There are no clinically relevant treatments available that improve function in the growing population of very preterm infants (<32 weeks gestation) with neonatal brain injury. Diffuse white matter injury (DWMI) is a common finding in these children and results in chronic neurodevelopmental impairments1,2. As shown recently, failure in oligodendrocyte progenitor cell maturation contributes to DWMI3. In a previous study, we demonstrated that epidermal growth factor receptor (EGFR) plays an important role in oligodendrocyte development4. Here, we examine whether enhanced epidermal growth factor receptor (EGFR) signaling stimulates the endogenous response of EGFR-expressing progenitor cells during a critical period after brain injury, and promotes cellular and behavioral recovery in the developing brain. Using an established model of very preterm brain injury, we demonstrate that selective overexpression of human (h)EGFR in oligodendrocyte lineage cells or the administration of intranasal heparin binding EGF immediately after injury decreases oligodendroglia death, enhances generation of new oligodendrocytes from progenitor cells (OPCs) and promotes functional recovery.
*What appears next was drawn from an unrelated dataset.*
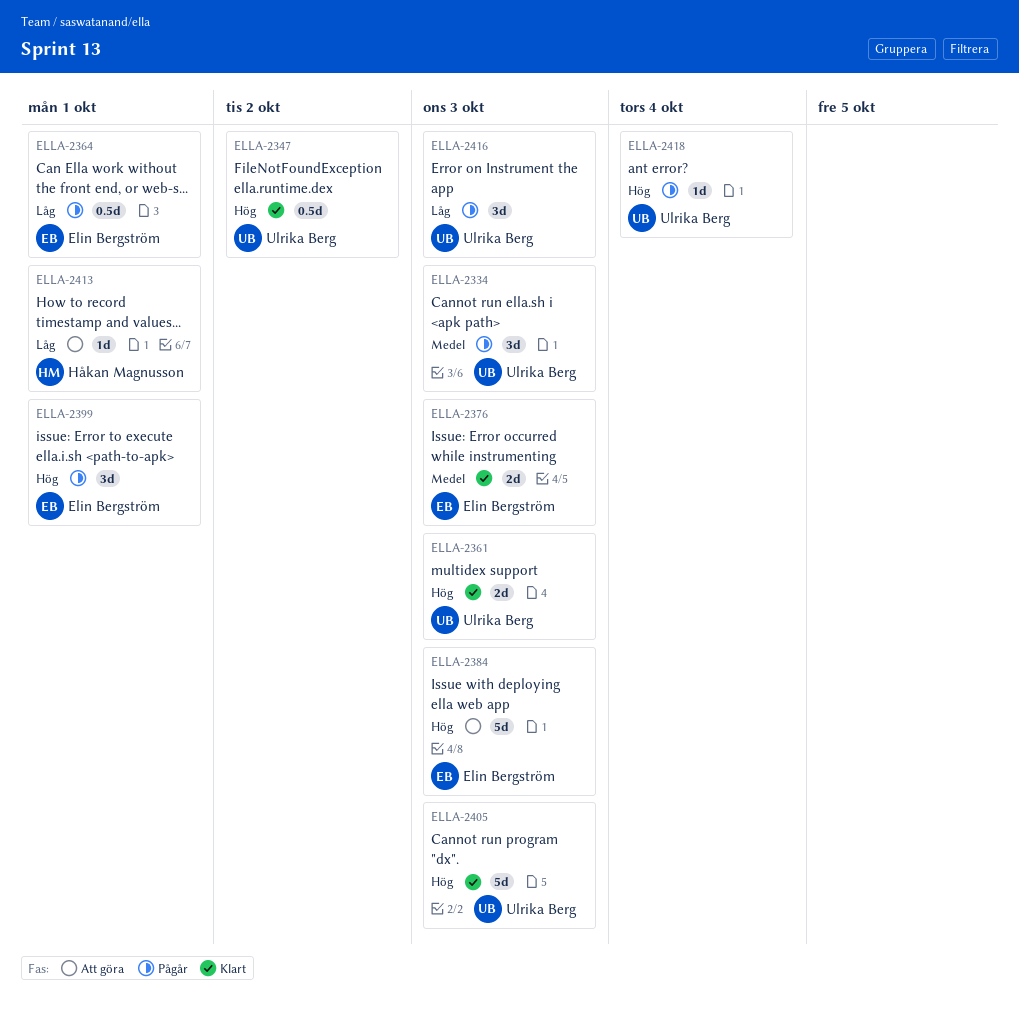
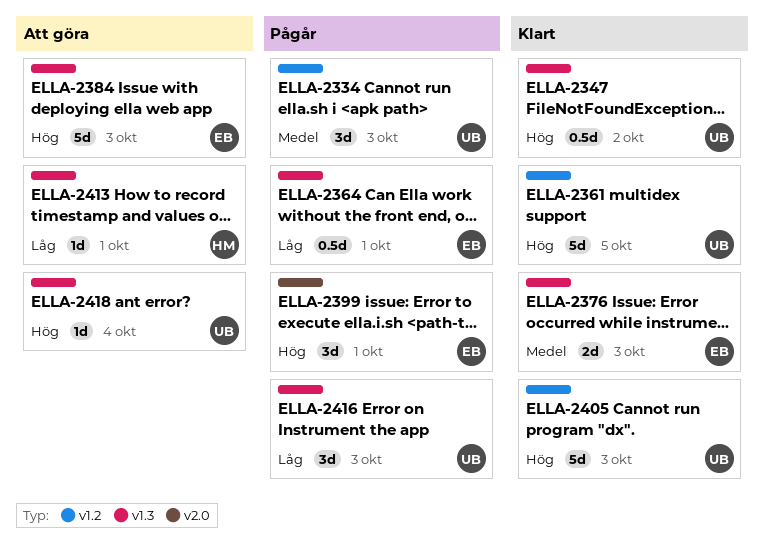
ELLA-2361, estimate: 2d -> 5d
ELLA-2361, due: Oct 3 -> Oct 5
ELLA-2418, status: Pågår -> Att göra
Furthermore, these interventions diminish ultrastructural abnormalities and alleviate behavioral deficits on white matter-specific paradigms. Inhibition of EGFR signaling with a molecularly targeted agent used for cancer therapy demonstrates that EGFR activation is an important contributor to oligodendrocyte regeneration and functional recovery after DWMI. Thus, our study provides direct evidence that targeting EGFR in OPCs at a specific time after injury is clinically feasible and applicable for the treatment of premature children with white matter injury.